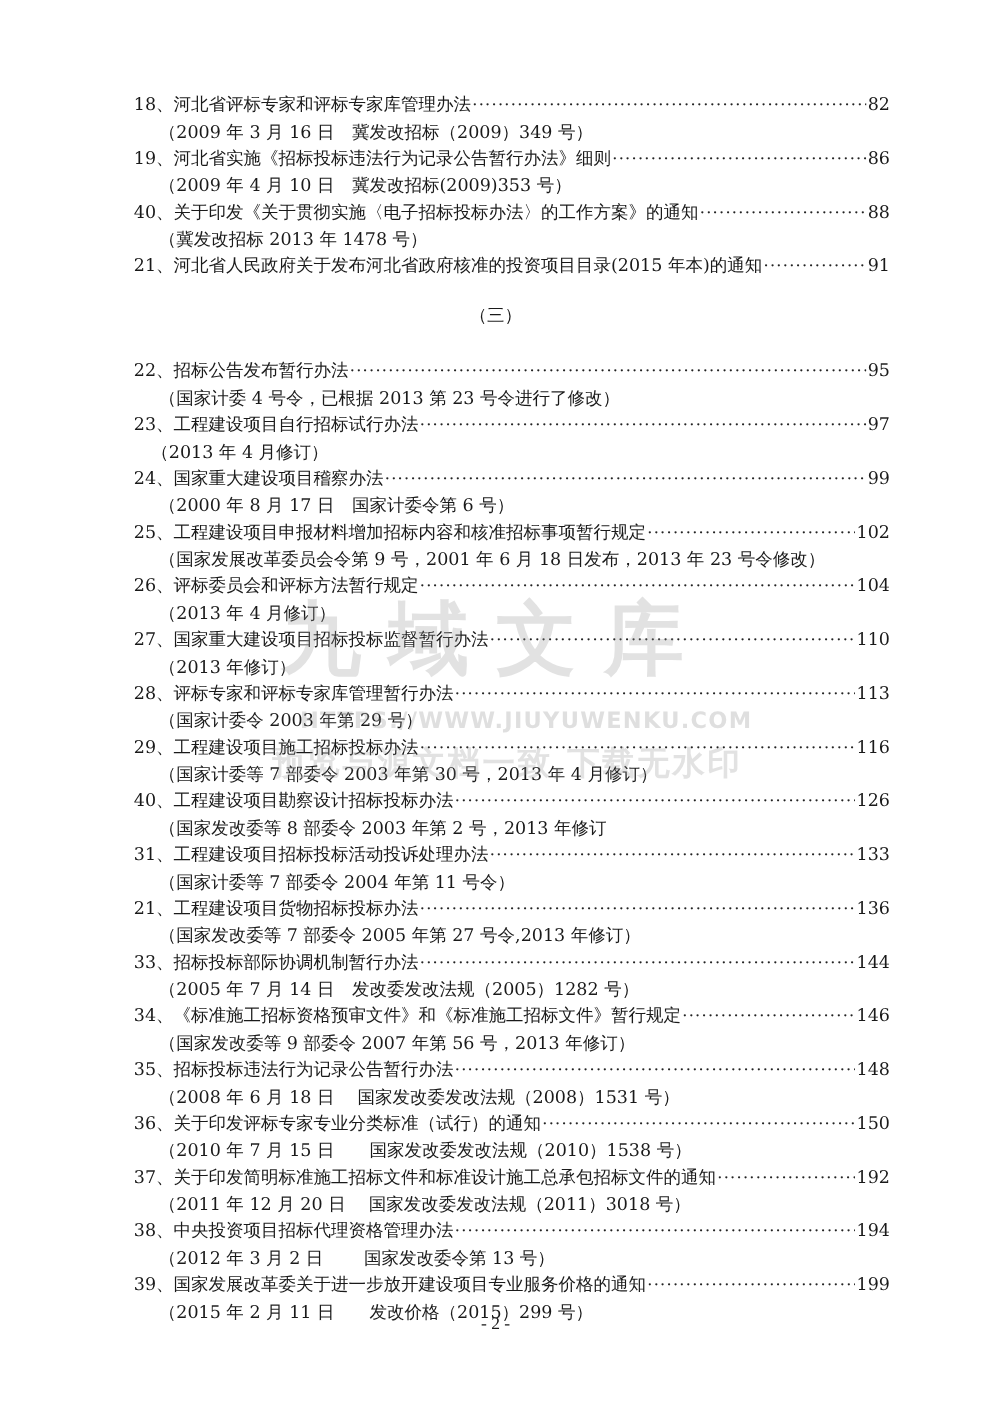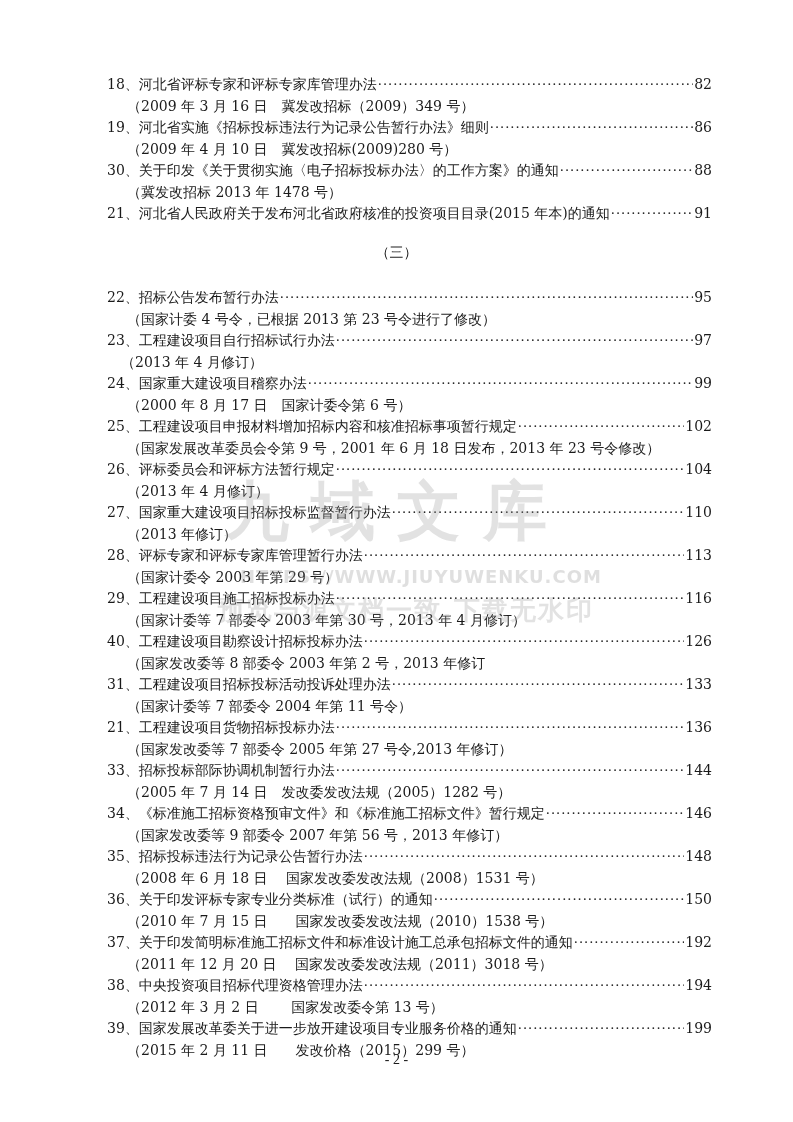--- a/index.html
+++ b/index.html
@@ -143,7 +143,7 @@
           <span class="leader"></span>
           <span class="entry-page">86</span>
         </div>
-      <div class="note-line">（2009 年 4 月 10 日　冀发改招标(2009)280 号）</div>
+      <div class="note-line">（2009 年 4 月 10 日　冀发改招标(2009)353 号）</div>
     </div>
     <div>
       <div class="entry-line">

************

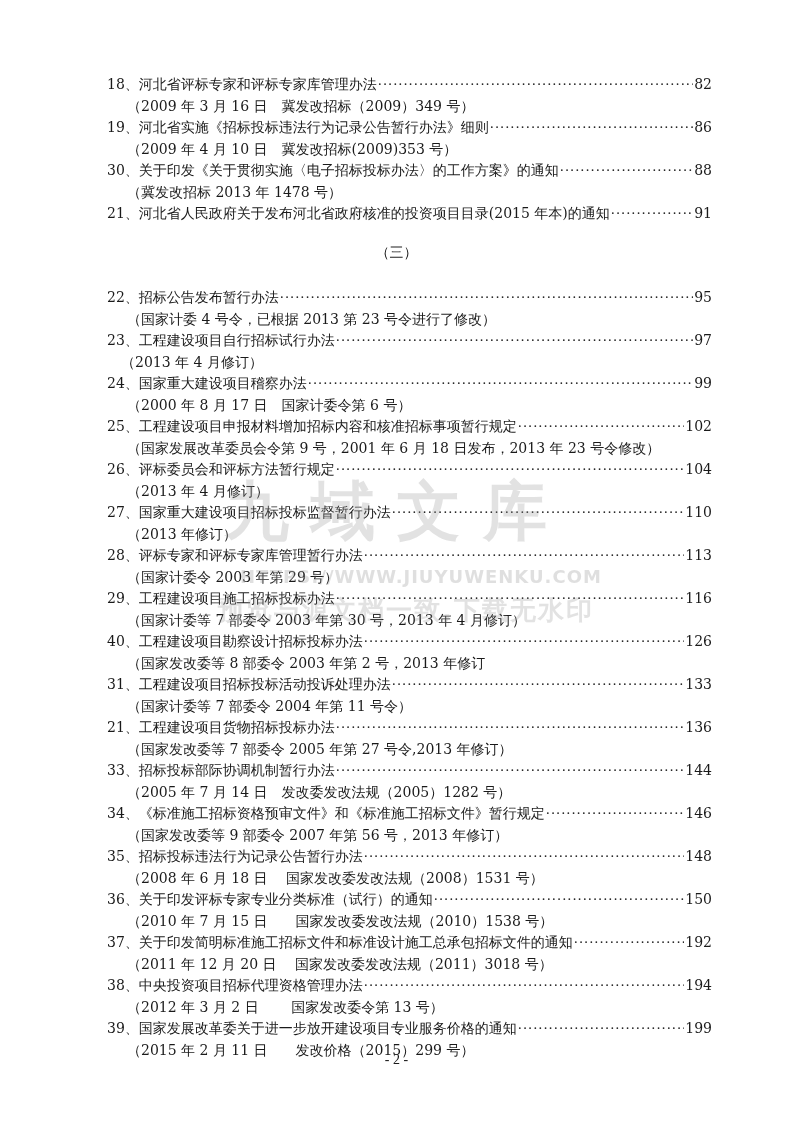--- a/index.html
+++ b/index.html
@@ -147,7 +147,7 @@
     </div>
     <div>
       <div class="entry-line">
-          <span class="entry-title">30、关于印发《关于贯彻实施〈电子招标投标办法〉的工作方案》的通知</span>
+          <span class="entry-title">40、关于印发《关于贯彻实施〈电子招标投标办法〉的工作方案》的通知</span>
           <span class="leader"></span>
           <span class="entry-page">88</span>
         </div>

************

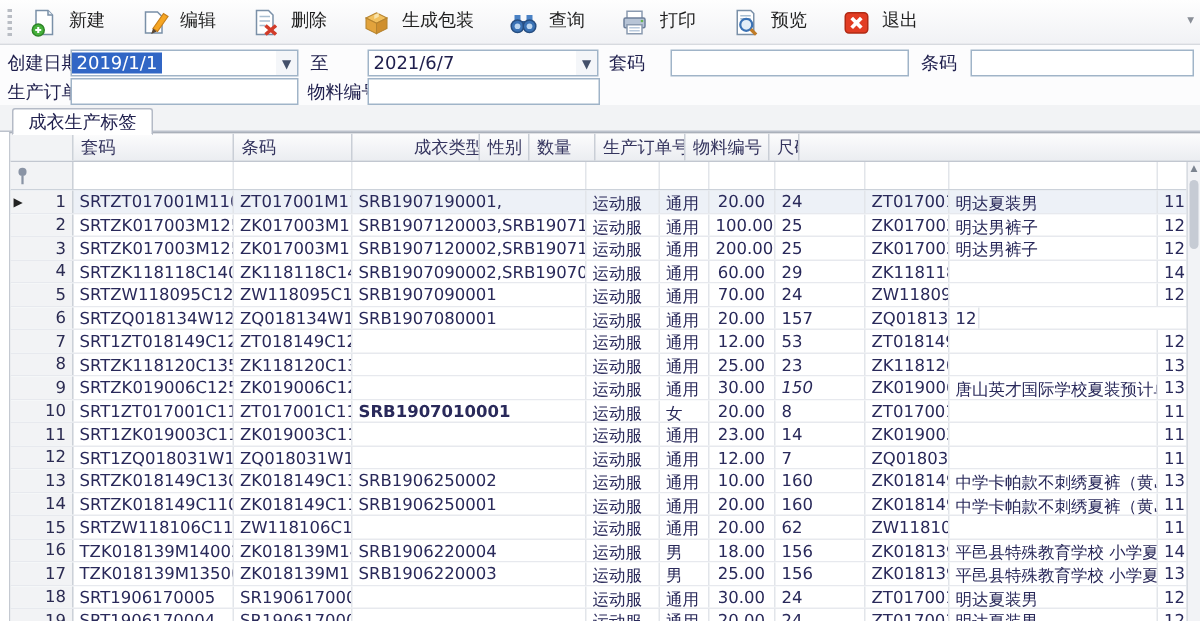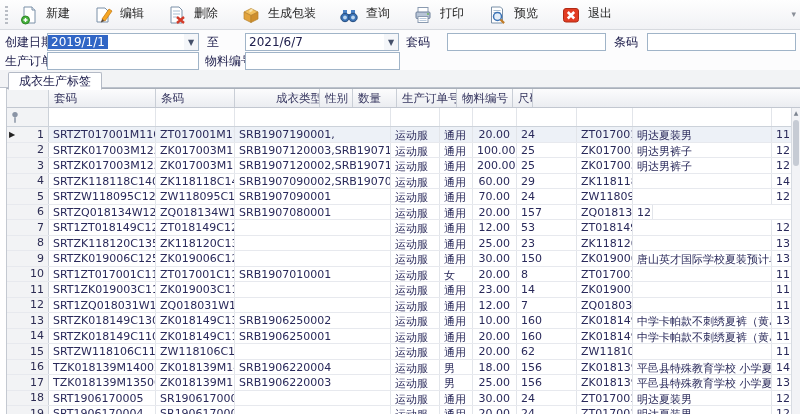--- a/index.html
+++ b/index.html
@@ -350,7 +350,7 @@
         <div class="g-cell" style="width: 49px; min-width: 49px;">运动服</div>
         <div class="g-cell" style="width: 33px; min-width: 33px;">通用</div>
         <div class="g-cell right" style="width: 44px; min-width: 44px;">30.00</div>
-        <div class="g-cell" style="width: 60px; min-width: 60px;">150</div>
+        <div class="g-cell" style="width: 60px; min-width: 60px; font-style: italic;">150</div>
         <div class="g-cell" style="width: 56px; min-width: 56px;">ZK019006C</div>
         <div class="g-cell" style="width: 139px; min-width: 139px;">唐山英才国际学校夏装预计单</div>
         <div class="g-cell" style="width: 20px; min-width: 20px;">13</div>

************

__TO-DO ITEM__. Return, from the data above, each line in which the string "冀发改招标" appears.

__ANSWER TO THE EXERCISE__.
-      <div class="note-line">（2009 年 4 月 10 日　冀发改招标(2009)280 号）</div>
+      <div class="note-line">（2009 年 4 月 10 日　冀发改招标(2009)353 号）</div>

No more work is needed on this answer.